Saturday, December 23

Friday, December 8

CPT hostages call for forgiveness

I've just been to the press conference in London (at St.Ethelburgas, a church which was destroyed by an IRA bomb and is now a peace centre) where the former CPT hostages, Jim Loney, Norman Kember and Harmeet Singh Sooden called for restorative justice not the death penalty for their former captors:

"We unconditionally forgive our captors for abducting and holding us. We have no desire to punish them. Punishment can never restore what was taken from us. What our captors did was wrong. They caused us, our families and our friends great suffering. Yet we bear no malice towards them and have no wish for retribution.

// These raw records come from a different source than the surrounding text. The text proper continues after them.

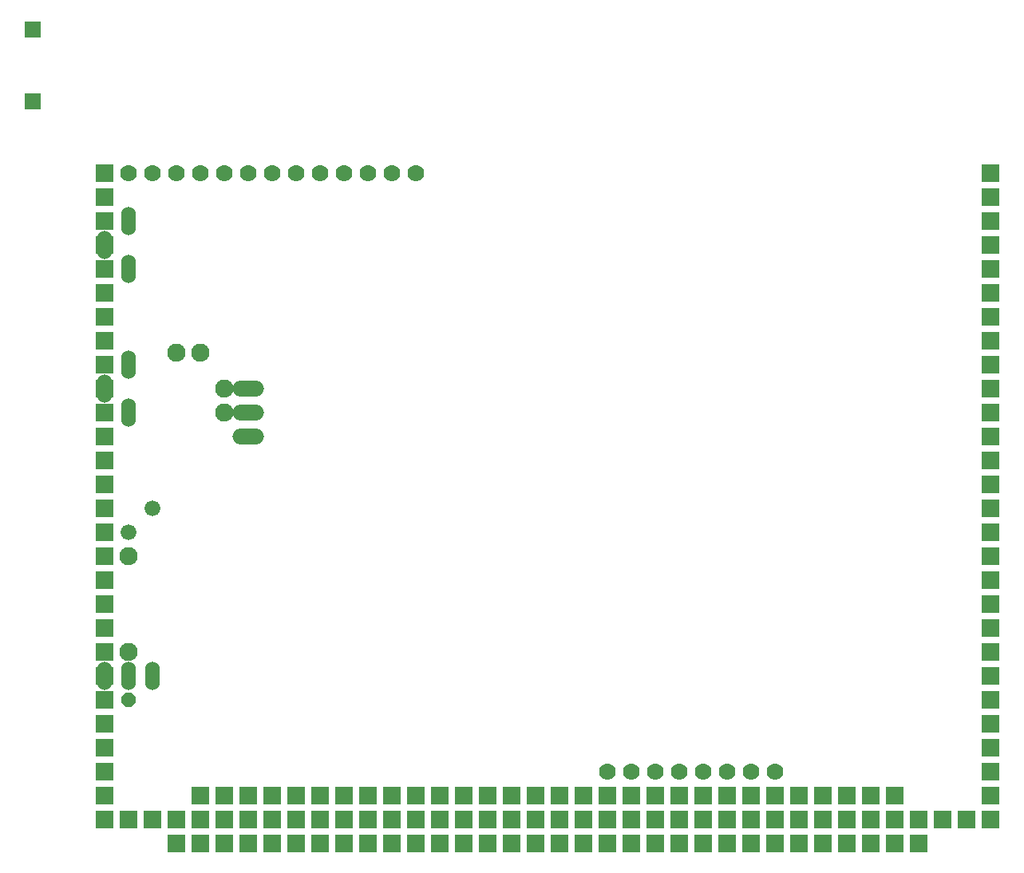
<source format=gbr>
G75*
G70*
%OFA0B0*%
%FSLAX24Y24*%
%IPPOS*%
%LPD*%
%AMOC8*
5,1,8,0,0,1.08239X$1,22.5*
%
%ADD10OC8,0.0600*%
%ADD11O,0.0600X0.1200*%
%ADD12C,0.0760*%
%ADD13C,0.0660*%
%ADD14O,0.1320X0.0660*%
%ADD15C,0.0700*%
%ADD16R,0.0700X0.0700*%
%ADD17R,0.0760X0.0760*%
D10*
X006233Y010671D03*
X014233Y005671D03*
X015233Y005671D03*
X016233Y005671D03*
X017233Y005671D03*
X018233Y005671D03*
X019233Y005671D03*
X020233Y005671D03*
X020233Y004671D03*
X019233Y004671D03*
X018233Y004671D03*
X017233Y004671D03*
X016233Y004671D03*
X015233Y004671D03*
X014233Y004671D03*
X021233Y004671D03*
X021233Y005671D03*
X022233Y005671D03*
X023233Y005671D03*
X024233Y005671D03*
X025233Y005671D03*
X026233Y005671D03*
X027233Y005671D03*
X028233Y005671D03*
X029233Y005671D03*
X030233Y005671D03*
X031233Y005671D03*
X032233Y005671D03*
X033233Y005671D03*
X033233Y004671D03*
X032233Y004671D03*
X031233Y004671D03*
X030233Y004671D03*
X029233Y004671D03*
X028233Y004671D03*
X027233Y004671D03*
X026233Y004671D03*
X025233Y004671D03*
X024233Y004671D03*
X023233Y004671D03*
X022233Y004671D03*
D11*
X007233Y011671D03*
X006233Y011671D03*
X005233Y011671D03*
X006233Y022671D03*
X005233Y023671D03*
X006233Y024671D03*
X006233Y028671D03*
X005233Y029671D03*
X006233Y030671D03*
D12*
X008233Y025171D03*
X009233Y025171D03*
X010233Y023671D03*
X010233Y022671D03*
X006233Y016671D03*
X006233Y012671D03*
D13*
X006233Y017671D03*
X005233Y018671D03*
X007233Y018671D03*
D14*
X011233Y021671D03*
X011233Y022671D03*
X011233Y023671D03*
D15*
X011233Y032671D03*
X010233Y032671D03*
X009233Y032671D03*
X008233Y032671D03*
X007233Y032671D03*
X006233Y032671D03*
X005233Y032671D03*
X012233Y032671D03*
X013233Y032671D03*
X014233Y032671D03*
X015233Y032671D03*
X016233Y032671D03*
X017233Y032671D03*
X018233Y032671D03*
X026233Y007671D03*
X027233Y007671D03*
X028233Y007671D03*
X029233Y007671D03*
X030233Y007671D03*
X031233Y007671D03*
X032233Y007671D03*
X033233Y007671D03*
D16*
X002233Y035671D03*
X002233Y038671D03*
D17*
X005233Y005671D03*
X006233Y005671D03*
X007233Y005671D03*
X008233Y005671D03*
X009233Y005671D03*
X010233Y005671D03*
X011233Y005671D03*
X012233Y005671D03*
X013233Y005671D03*
X014233Y005671D03*
X015233Y005671D03*
X016233Y005671D03*
X017233Y005671D03*
X018233Y005671D03*
X019233Y005671D03*
X020233Y005671D03*
X020233Y004671D03*
X019233Y004671D03*
X018233Y004671D03*
X017233Y004671D03*
X016233Y004671D03*
X015233Y004671D03*
X014233Y004671D03*
X013233Y004671D03*
X012233Y004671D03*
X011233Y004671D03*
X010233Y004671D03*
X009233Y004671D03*
X008233Y004671D03*
X009233Y006671D03*
X010233Y006671D03*
X011233Y006671D03*
X012233Y006671D03*
X013233Y006671D03*
X014233Y006671D03*
X015233Y006671D03*
X016233Y006671D03*
X017233Y006671D03*
X018233Y006671D03*
X019233Y006671D03*
X020233Y006671D03*
X021233Y006671D03*
X022233Y006671D03*
X023233Y006671D03*
X024233Y006671D03*
X025233Y006671D03*
X026233Y006671D03*
X027233Y006671D03*
X028233Y006671D03*
X029233Y006671D03*
X030233Y006671D03*
X031233Y006671D03*
X032233Y006671D03*
X033233Y006671D03*
X034233Y006671D03*
X035233Y006671D03*
X036233Y006671D03*
X037233Y006671D03*
X038233Y006671D03*
X038233Y005671D03*
X037233Y005671D03*
X036233Y005671D03*
X035233Y005671D03*
X034233Y005671D03*
X033233Y005671D03*
X032233Y005671D03*
X031233Y005671D03*
X030233Y005671D03*
X029233Y005671D03*
X028233Y005671D03*
X027233Y005671D03*
X026233Y005671D03*
X025233Y005671D03*
X024233Y005671D03*
X023233Y005671D03*
X022233Y005671D03*
X021233Y005671D03*
X021233Y004671D03*
X022233Y004671D03*
X023233Y004671D03*
X024233Y004671D03*
X025233Y004671D03*
X026233Y004671D03*
X027233Y004671D03*
X028233Y004671D03*
X029233Y004671D03*
X030233Y004671D03*
X031233Y004671D03*
X032233Y004671D03*
X033233Y004671D03*
X034233Y004671D03*
X035233Y004671D03*
X036233Y004671D03*
X037233Y004671D03*
X038233Y004671D03*
X039233Y004671D03*
X039233Y005671D03*
X040233Y005671D03*
X041233Y005671D03*
X042233Y005671D03*
X042233Y006671D03*
X042233Y007671D03*
X042233Y008671D03*
X042233Y009671D03*
X042233Y010671D03*
X042233Y011671D03*
X042233Y012671D03*
X042233Y013671D03*
X042233Y014671D03*
X042233Y015671D03*
X042233Y016671D03*
X042233Y017671D03*
X042233Y018671D03*
X042233Y019671D03*
X042233Y020671D03*
X042233Y021671D03*
X042233Y022671D03*
X042233Y023671D03*
X042233Y024671D03*
X042233Y025671D03*
X042233Y026671D03*
X042233Y027671D03*
X042233Y028671D03*
X042233Y029671D03*
X042233Y030671D03*
X042233Y031671D03*
X042233Y032671D03*
X005233Y032671D03*
X005233Y031671D03*
X005233Y030671D03*
X005233Y029671D03*
X005233Y028671D03*
X005233Y027671D03*
X005233Y026671D03*
X005233Y025671D03*
X005233Y024671D03*
X005233Y023671D03*
X005233Y022671D03*
X005233Y021671D03*
X005233Y020671D03*
X005233Y019671D03*
X005233Y018671D03*
X005233Y017671D03*
X005233Y016671D03*
X005233Y015671D03*
X005233Y014671D03*
X005233Y013671D03*
X005233Y012671D03*
X005233Y011671D03*
X005233Y010671D03*
X005233Y009671D03*
X005233Y008671D03*
X005233Y007671D03*
X005233Y006671D03*
M02*

</source>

Should those who have been charged with holding us hostage be brought to trial and convicted, we ask that they be granted all possible leniency. We categorically lay aside any rights we may have over them... Kidnapping is a capital offence in Iraq and we understand that some of our captors could be sentenced to death. The death penalty is an irrevocable judgment. It erases all possibility that those who have harmed others, even seriously, can yet turn to good. We categorically oppose the death penalty." (Statement in full)

It is a very clear message and my friend Tom Fox, who was kidnapped with them but killed a few weeks before they were rescued, would have agreed wholeheartedly with it. In response to a question, Norman said "Tom was the most compassionate of the four of us. Whenever we heard a bomb go off somewhere in the city, Tom would immediately pray for both the victims and the perpetrators."

Separately... the BBC today reports on the pioneering grassroots video-blogging from Iraq that my friends Omar and Brian have been doing in Baghdad. Alive in Baghdad was being run from my flat in Amman earlier this year.